RECORDS SUPPLIED section start
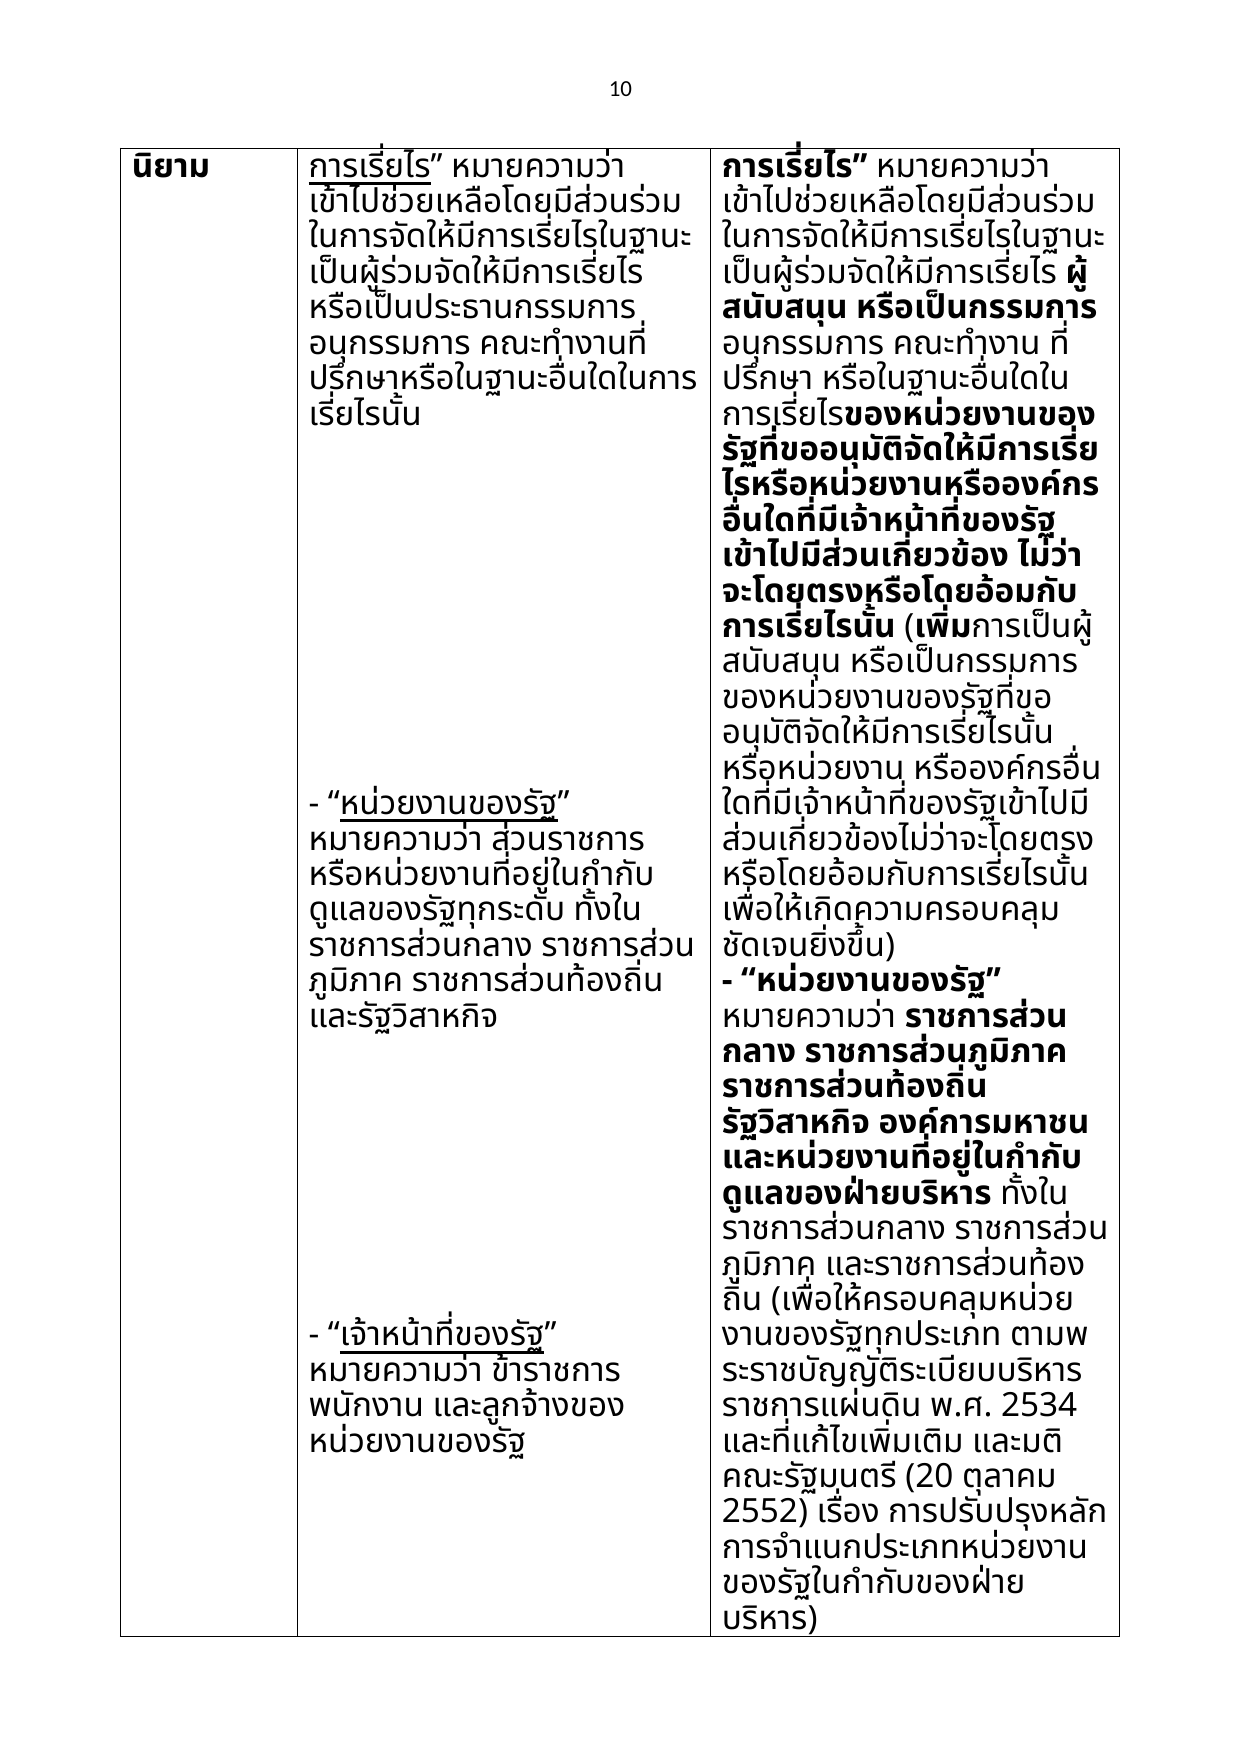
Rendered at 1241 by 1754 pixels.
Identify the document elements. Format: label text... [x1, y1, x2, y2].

table_cell 1. แก้ไขบทนิยาม [121, 149, 297, 1636]
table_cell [298, 149, 710, 1636]
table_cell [711, 149, 1119, 1636]
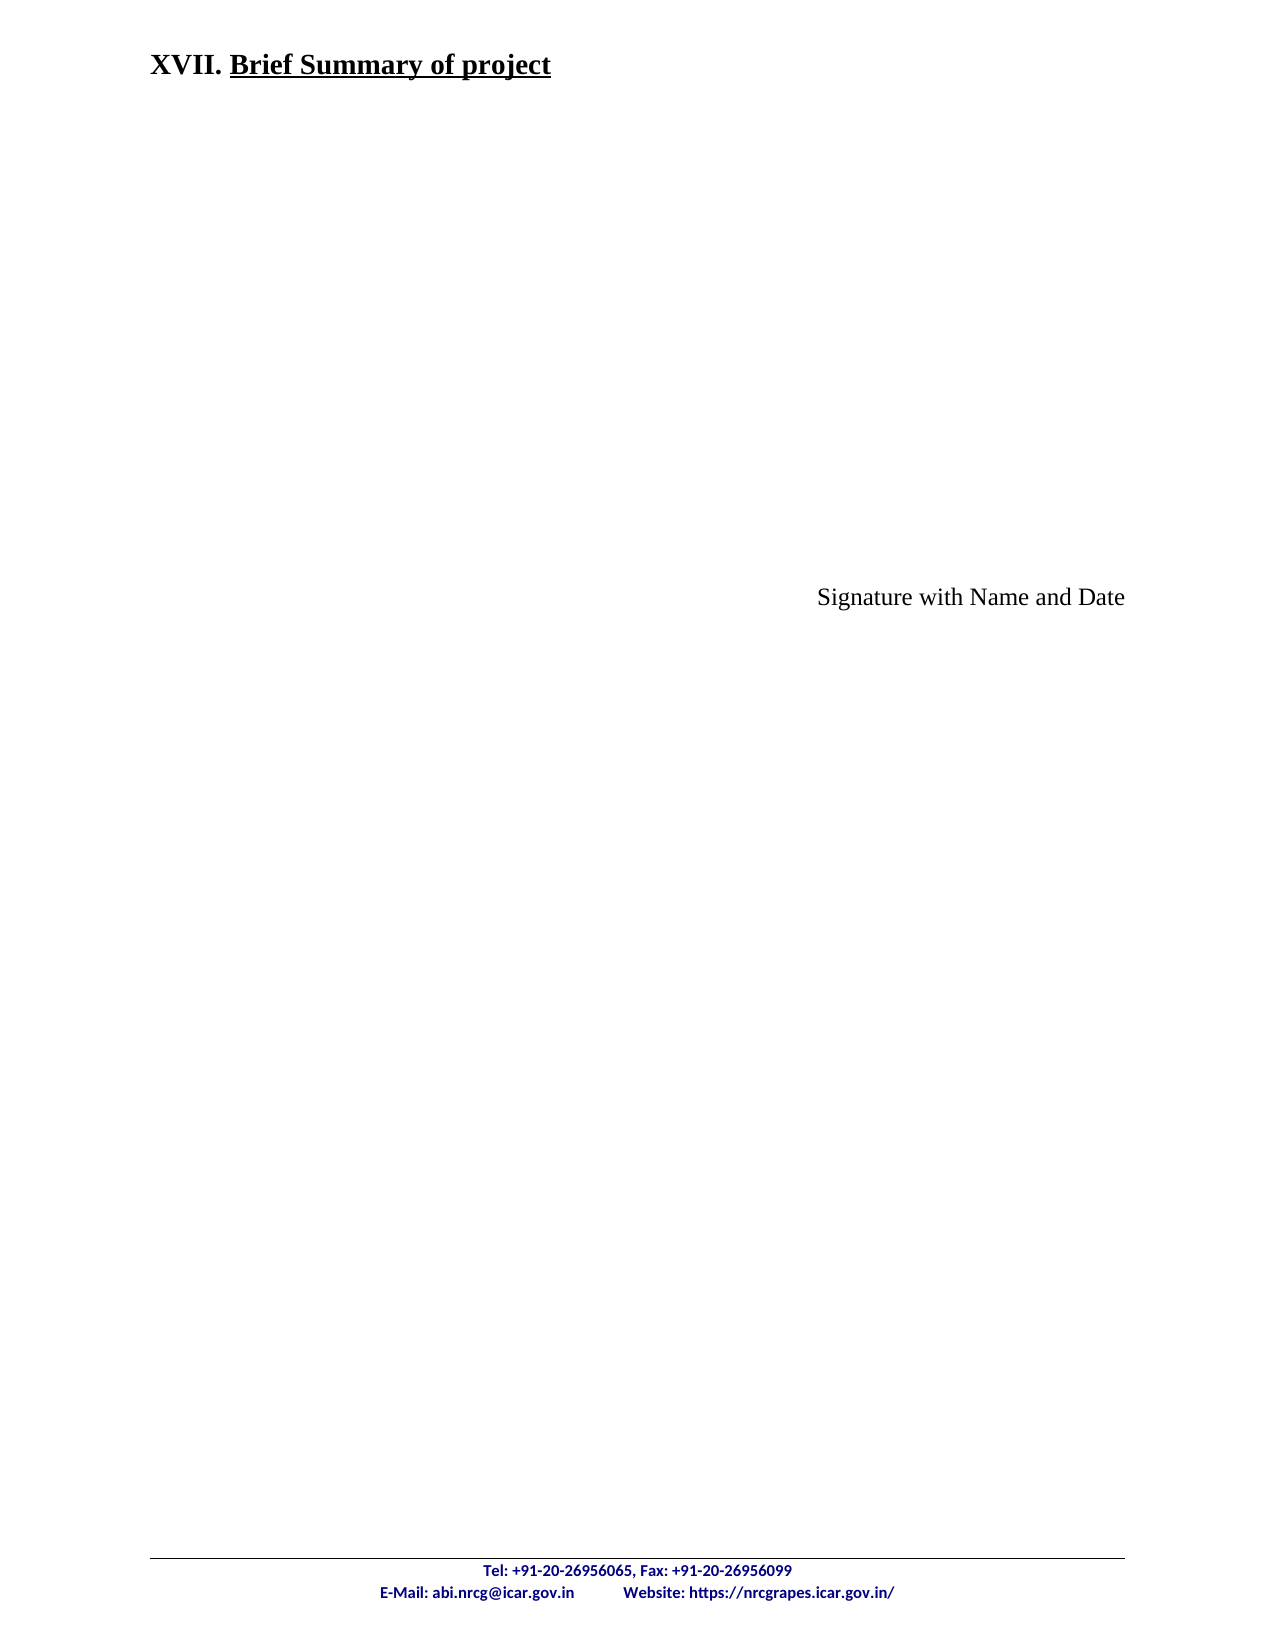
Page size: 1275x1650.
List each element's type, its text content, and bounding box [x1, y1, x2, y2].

text XVII. Brief Summary of project [150, 47, 1125, 81]
text Signature with Name and Date [150, 582, 1125, 611]
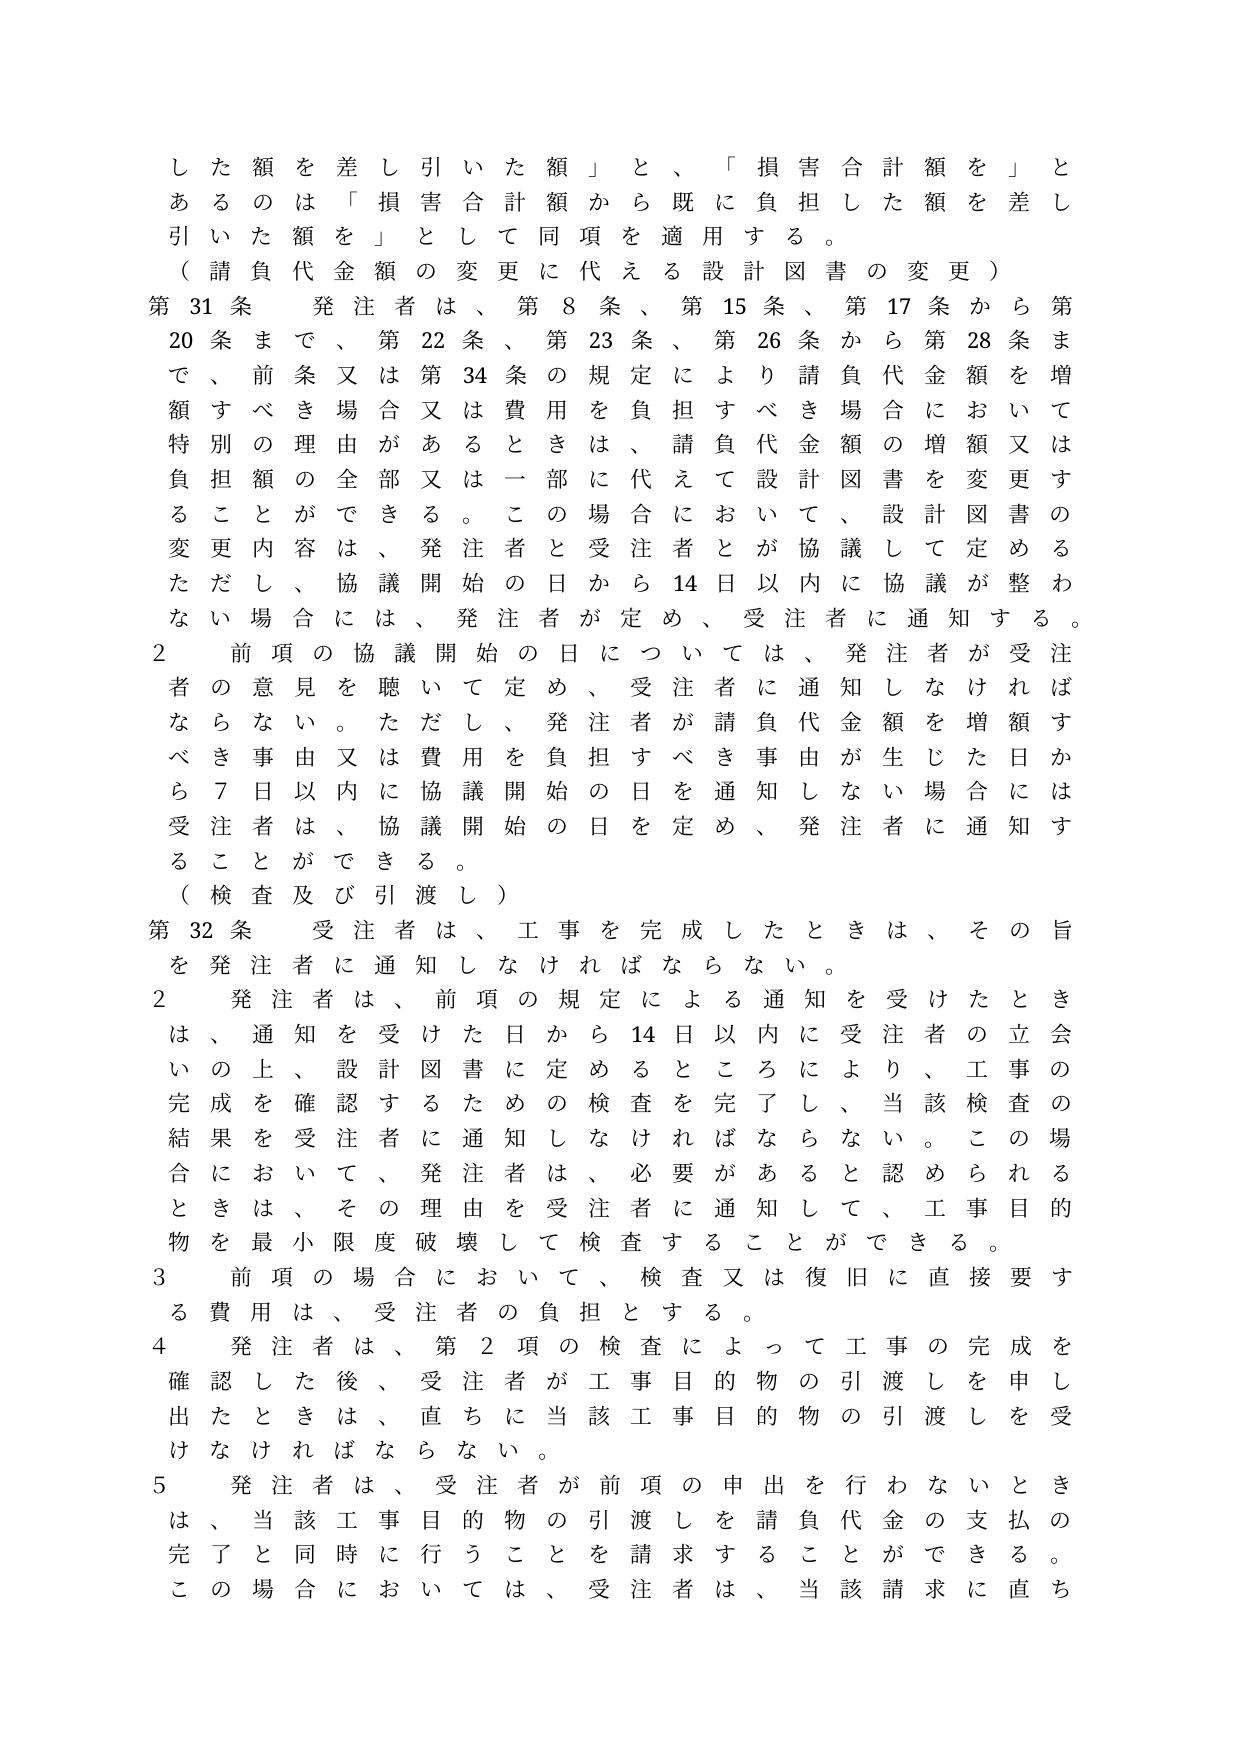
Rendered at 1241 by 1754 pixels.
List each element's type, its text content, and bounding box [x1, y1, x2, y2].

text ２ 前項の協議開始の日については、発注者が受注者の意見を聴いて定め、受注者に通知しなければならない。ただし、発注者が請負代金額を増額すべき事由又は費用を負担すべき事由が生じた日から７日以内に協議開始の日を通知しない場合には、受注者は、協議開始の日を定め、発注者に通知することができる。 [148, 634, 1092, 877]
text （検査及び引渡し） [148, 877, 1092, 912]
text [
RECORDS SUPPLIED section end
- **YOUR INSTRUCTIONS**
Output all of the entries verbatim, leaving out any images.

- **WORKED SOLUTION**
Rendered at 1241 by 1754 pixels.
Identify the document elements. Format: label text... [x1, y1, x2, y2].

table_cell 1. แก้ไขบทนิยาม [121, 149, 297, 1636]
table_cell [298, 149, 710, 1636]
table_cell [711, 149, 1119, 1636]
Page size: 1275x1650.
List each element's type, its text content, and bounding box [x1, y1, x2, y2].

text XVII. Brief Summary of project [150, 47, 1125, 81]
text Signature with Name and Date [150, 582, 1125, 611]
Rendered at 1241 by 1754 pixels.
List each element's type, its text content, and bounding box [x1, y1, x2, y2].

text ２ 前項の協議開始の日については、発注者が受注者の意見を聴いて定め、受注者に通知しなければならない。ただし、発注者が請負代金額を増額すべき事由又は費用を負担すべき事由が生じた日から７日以内に協議開始の日を通知しない場合には、受注者は、協議開始の日を定め、発注者に通知することができる。 [148, 634, 1092, 877]
text （検査及び引渡し） [148, 877, 1092, 912]
text [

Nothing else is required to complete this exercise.